[Page layout parsing data]
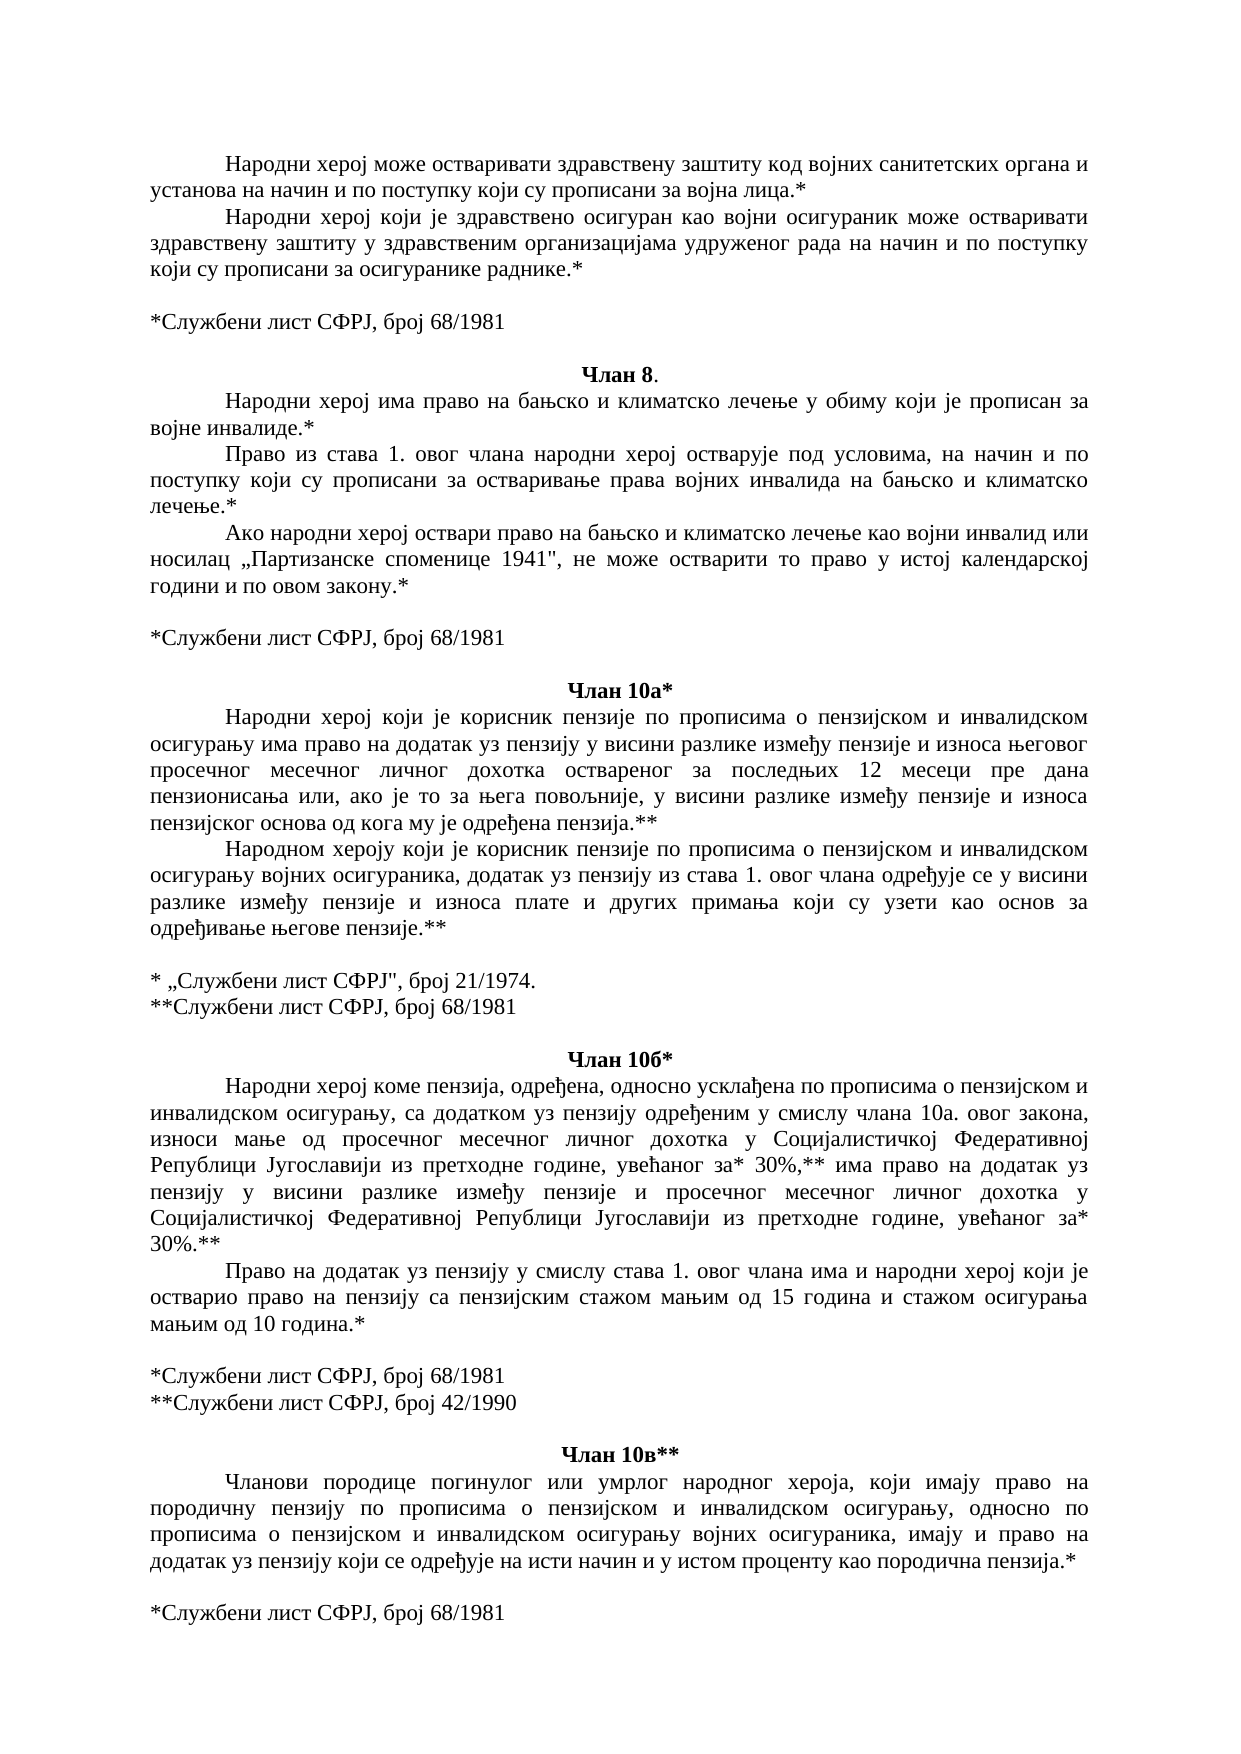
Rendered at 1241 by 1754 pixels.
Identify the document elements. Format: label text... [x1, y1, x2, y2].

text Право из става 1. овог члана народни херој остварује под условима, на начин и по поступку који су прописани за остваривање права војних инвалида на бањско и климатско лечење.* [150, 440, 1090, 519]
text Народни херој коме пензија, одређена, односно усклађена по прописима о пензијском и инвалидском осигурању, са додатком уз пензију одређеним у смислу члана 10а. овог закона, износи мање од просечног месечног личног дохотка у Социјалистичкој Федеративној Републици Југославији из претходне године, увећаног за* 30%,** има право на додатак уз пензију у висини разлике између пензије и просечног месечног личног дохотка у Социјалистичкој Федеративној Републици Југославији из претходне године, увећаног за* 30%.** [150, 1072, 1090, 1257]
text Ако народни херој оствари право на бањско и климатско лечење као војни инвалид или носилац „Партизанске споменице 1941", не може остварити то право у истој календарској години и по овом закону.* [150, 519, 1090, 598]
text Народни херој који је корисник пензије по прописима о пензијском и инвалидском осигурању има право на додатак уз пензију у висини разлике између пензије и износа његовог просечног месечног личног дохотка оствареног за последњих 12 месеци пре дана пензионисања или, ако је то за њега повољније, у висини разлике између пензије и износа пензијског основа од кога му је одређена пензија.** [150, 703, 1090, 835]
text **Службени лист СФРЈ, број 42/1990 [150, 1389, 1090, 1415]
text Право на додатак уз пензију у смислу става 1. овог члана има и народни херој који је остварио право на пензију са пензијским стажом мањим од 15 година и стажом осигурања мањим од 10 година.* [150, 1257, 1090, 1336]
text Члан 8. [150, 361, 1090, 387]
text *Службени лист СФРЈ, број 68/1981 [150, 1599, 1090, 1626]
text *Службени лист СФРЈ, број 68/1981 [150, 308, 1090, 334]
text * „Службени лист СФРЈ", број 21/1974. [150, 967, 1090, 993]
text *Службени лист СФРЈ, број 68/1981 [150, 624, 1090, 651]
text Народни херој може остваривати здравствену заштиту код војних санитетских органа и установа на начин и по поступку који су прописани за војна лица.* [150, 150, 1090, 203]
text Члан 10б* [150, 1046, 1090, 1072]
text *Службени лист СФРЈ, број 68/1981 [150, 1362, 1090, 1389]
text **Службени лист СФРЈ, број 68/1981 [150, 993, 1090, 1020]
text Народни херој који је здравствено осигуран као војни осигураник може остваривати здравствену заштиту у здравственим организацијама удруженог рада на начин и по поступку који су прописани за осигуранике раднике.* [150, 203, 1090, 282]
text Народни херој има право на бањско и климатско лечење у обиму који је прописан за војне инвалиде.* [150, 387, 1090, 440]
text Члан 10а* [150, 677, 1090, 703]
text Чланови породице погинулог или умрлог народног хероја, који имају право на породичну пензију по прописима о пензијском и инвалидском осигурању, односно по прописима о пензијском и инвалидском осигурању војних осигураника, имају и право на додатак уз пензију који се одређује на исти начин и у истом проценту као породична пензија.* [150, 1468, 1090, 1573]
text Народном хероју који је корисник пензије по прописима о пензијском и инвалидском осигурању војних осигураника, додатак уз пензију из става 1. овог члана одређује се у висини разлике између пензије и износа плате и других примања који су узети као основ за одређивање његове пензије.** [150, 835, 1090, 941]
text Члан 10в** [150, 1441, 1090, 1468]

* * *

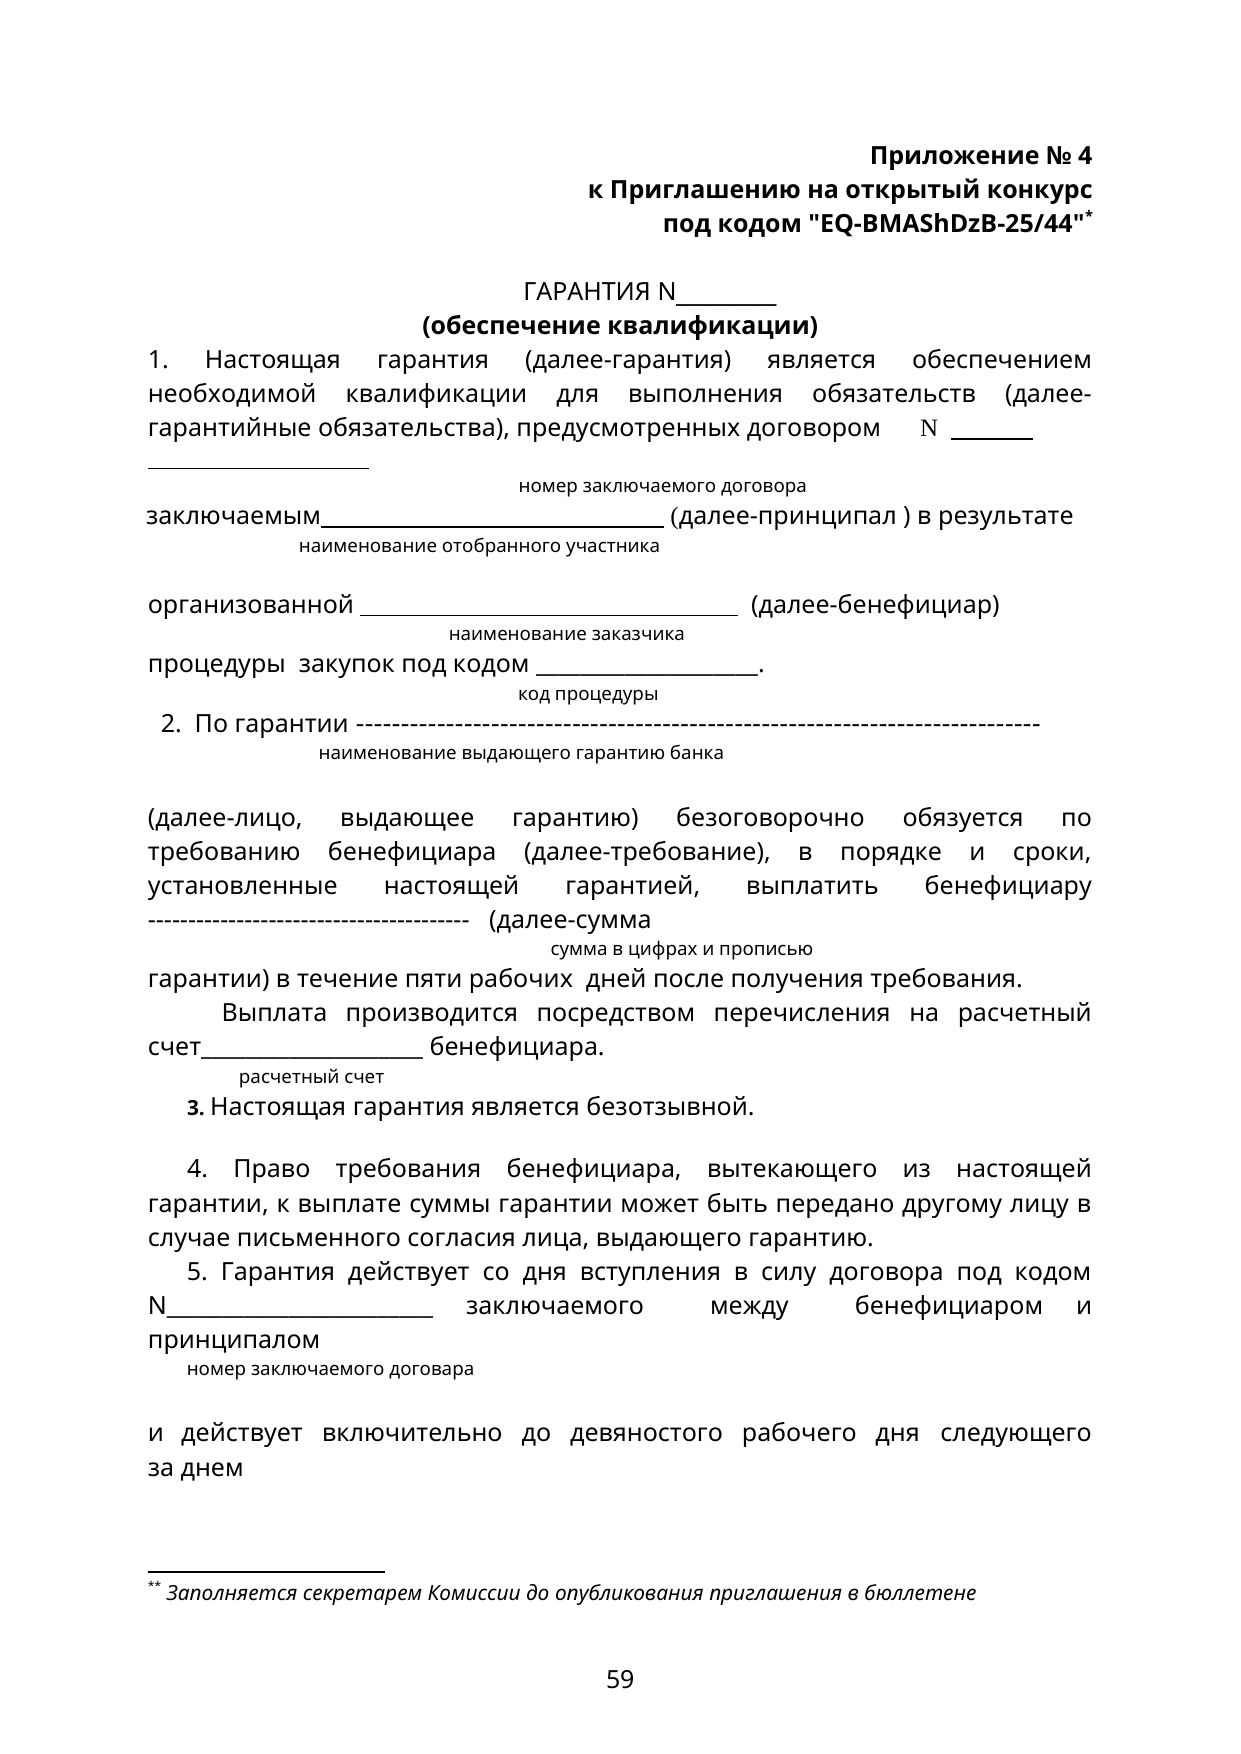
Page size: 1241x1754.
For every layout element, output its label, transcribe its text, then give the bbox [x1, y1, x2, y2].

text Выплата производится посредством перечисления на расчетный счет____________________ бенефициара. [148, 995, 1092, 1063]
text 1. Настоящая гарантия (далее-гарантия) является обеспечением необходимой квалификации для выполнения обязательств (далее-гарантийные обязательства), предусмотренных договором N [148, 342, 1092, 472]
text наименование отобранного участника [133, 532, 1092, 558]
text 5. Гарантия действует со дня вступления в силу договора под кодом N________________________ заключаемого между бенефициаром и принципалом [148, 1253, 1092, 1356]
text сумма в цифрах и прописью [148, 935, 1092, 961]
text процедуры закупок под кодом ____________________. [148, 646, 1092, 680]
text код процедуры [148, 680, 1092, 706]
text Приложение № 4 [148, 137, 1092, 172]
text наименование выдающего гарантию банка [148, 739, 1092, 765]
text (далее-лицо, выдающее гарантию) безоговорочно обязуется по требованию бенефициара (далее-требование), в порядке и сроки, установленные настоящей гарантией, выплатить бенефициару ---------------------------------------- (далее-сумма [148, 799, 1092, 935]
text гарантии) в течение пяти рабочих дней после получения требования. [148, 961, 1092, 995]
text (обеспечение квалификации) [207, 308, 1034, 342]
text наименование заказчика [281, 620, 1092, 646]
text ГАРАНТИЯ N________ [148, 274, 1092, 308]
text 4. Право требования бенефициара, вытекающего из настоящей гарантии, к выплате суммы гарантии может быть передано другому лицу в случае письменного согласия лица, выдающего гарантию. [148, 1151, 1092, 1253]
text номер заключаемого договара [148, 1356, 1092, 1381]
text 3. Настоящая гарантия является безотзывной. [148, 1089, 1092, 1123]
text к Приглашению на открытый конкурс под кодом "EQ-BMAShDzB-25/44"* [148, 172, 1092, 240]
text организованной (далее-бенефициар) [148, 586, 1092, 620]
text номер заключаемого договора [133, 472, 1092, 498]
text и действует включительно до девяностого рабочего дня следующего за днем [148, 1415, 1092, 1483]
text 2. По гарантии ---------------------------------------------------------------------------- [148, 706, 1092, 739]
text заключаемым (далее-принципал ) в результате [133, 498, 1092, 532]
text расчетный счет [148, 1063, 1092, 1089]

GOAL OF THE EXERCISE –
Please go line by line through the records above, copying each one that holds the string "номер".

ANSWER SPACE –
text номер заключаемого договара [148, 1356, 1092, 1381]
text номер заключаемого договора [133, 472, 1092, 498]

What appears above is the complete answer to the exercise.